#### WHAT YOU NEED TO DO:
a) According to the traffic-safety excerpt, why does Morrison want parents to have their children wear helmets when they ride or walk to school?
b) Echo the traffic-safety excerpt from "Charity Sturgeon, from" up to and including "about $4,000 per location.".
c) Carry on the traffic-safety excerpt, picking up after its final sentence.

#### SELECTED EXCERPT:
^^^^^^^^

Michael F. Morrison, RN, of the “Trauma Nurses Talk Tough” program, spoke next – saying that the Legacy Emanuel program has been providing safety education for over 20 years.”
“We also try to prevent injuries from occurring,” Morrison explained. “Unfortunately we still see a large number of injuries coming through the trauma centers. We’re looking at about 600 a year, in this region. 10% of those victims are the most vulnerable users of the road – children under the age of 16, pedestrians, and bicycle riders.
Nurse Morrison continued, “The message that I would like to share this morning is that when parents send their kids to school, by bicycle or walking or on scooters, helmets can help decrease injuries dramatically. We also urge those who choose to drive cars to slow down and pay attention to everyone who is using the roads, especially the most vulnerable users.”
Charity Sturgeon, from the Alliance for Community Traffic Safety, says the child safety and booster seats help save young lives – and urges people to make sure these are properly installed and used.
Six banners are already up around the city, and there will be 10 of them, Adams said. Asked the cost, including the expense of changing banners and moving them around, The Mayor revealed, “About $75,000. It’s a very modest cost. We’re going to judge the results, before we go citywide.”
When asked, Mark Leer of PDOT said that their cost to install the two utility poles and wires across the road to support the banners is about $4,000 per location.

^^^^^^^^

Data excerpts
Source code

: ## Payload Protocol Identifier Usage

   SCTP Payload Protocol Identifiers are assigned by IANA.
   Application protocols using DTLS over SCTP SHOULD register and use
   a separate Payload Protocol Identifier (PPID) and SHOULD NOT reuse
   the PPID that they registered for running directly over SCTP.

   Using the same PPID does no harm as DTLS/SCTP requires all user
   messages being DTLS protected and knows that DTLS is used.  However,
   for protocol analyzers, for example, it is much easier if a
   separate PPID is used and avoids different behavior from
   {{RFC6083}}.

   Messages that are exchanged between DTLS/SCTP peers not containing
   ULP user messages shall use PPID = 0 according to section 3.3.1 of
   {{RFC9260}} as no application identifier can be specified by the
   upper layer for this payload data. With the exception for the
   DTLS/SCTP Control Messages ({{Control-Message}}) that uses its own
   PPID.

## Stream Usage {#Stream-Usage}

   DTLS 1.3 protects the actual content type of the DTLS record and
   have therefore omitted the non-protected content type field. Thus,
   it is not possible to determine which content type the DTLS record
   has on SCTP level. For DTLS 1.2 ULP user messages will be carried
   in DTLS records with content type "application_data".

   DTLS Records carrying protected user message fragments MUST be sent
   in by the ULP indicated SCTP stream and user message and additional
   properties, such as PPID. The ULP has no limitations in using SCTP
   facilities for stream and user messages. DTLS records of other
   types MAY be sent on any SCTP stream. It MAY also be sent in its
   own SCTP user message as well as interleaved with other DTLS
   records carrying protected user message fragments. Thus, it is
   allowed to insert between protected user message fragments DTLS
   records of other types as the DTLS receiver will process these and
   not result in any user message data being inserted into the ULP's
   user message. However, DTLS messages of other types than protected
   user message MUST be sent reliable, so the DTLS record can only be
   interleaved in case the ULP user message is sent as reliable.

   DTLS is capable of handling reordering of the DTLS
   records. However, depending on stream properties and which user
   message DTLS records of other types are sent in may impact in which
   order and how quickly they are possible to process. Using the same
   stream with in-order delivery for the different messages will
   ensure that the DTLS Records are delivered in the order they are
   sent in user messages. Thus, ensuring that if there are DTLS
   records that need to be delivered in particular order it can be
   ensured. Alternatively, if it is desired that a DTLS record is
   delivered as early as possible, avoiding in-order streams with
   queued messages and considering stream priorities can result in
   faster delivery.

^^^^^^^^

#### RESULTS OF THE EXERCISE:
a) Morrison says that helmets can help decrease injuries dramatically. That matters because children under 16, along with pedestrians and bicycle riders, are among the most vulnerable road users. They account for 10% of the roughly 600 trauma-center injuries a year in the region.

b)
Charity Sturgeon, from the Alliance for Community Traffic Safety, says the child safety and booster seats help save young lives – and urges people to make sure these are properly installed and used.
Six banners are already up around the city, and there will be 10 of them, Adams said. Asked the cost, including the expense of changing banners and moving them around, The Mayor revealed, “About $75,000. It’s a very modest cost. We’re going to judge the results, before we go citywide.”
When asked, Mark Leer of PDOT said that their cost to install the two utility poles and wires across the road to support the banners is about $4,000 per location.

c)
On the east side, banners can be seen on NE Sandy Boulevard NE 76th Avenue, on 82nd Avenue south of SE Ash Street, on NE 122nd Avenue, on the pedestrian overpass at NE Sacramento Street, on SE Division Street on a pedestrian overpass at SE 85th Avenue, and in inner SE Portland on Powell Boulevard, on a pedestrian overpass at SE 9th Avenue.
A ‘preventable crisis’, neighborhood leader says
Lents Neighborhood Association Chair Nick Christensen commented, “It’s great to see the city paying attention to the outer east side. What struck me was when Mayor Sam said there were about 150 Portland traffic deaths in the last couple of years. If we’d had 150 murders or kidnappings – we’d call that a ‘crisis’.
Christensen continued, “This is a crisis; but it is a preventable crisis. Walkable neighborhoods are successful neighborhoods. I understand that some people might be frustrated that other funding priorities won’t be met, like filling potholes. But it sucks a lot more to see kids die in car crashes.”